#### Work to be completed
Your task is to find every line in the records that holds the string "GigSky" and copy it.

#### Excerpted data
********************

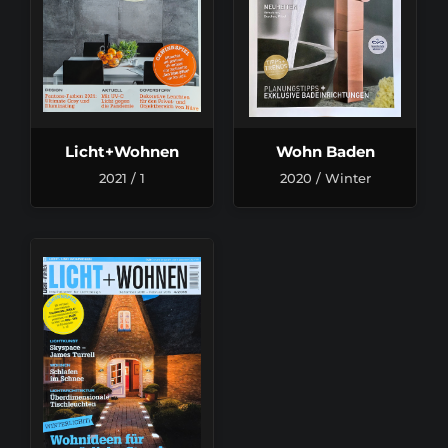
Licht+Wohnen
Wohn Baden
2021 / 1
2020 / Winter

********************

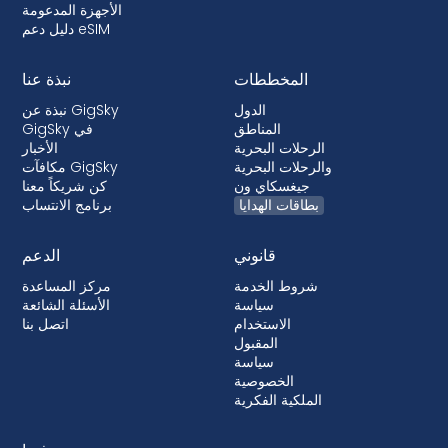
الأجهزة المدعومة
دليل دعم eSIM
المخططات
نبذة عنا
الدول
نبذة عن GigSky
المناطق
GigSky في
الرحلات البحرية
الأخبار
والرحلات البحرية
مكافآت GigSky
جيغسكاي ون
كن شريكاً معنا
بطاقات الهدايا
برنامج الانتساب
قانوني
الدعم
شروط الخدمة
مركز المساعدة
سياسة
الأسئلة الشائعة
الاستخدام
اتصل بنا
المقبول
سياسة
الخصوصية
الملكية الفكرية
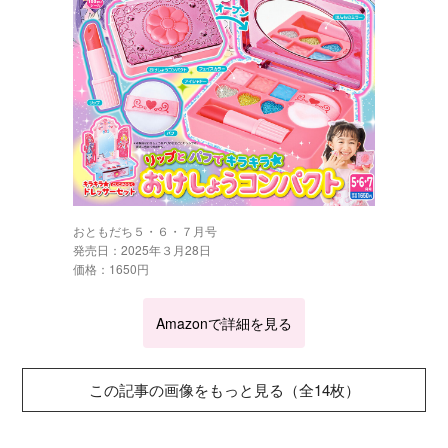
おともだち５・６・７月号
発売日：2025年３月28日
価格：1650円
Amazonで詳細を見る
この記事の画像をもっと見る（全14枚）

********************

#### Exercise output
نبذة عن GigSky
GigSky في
مكافآت GigSky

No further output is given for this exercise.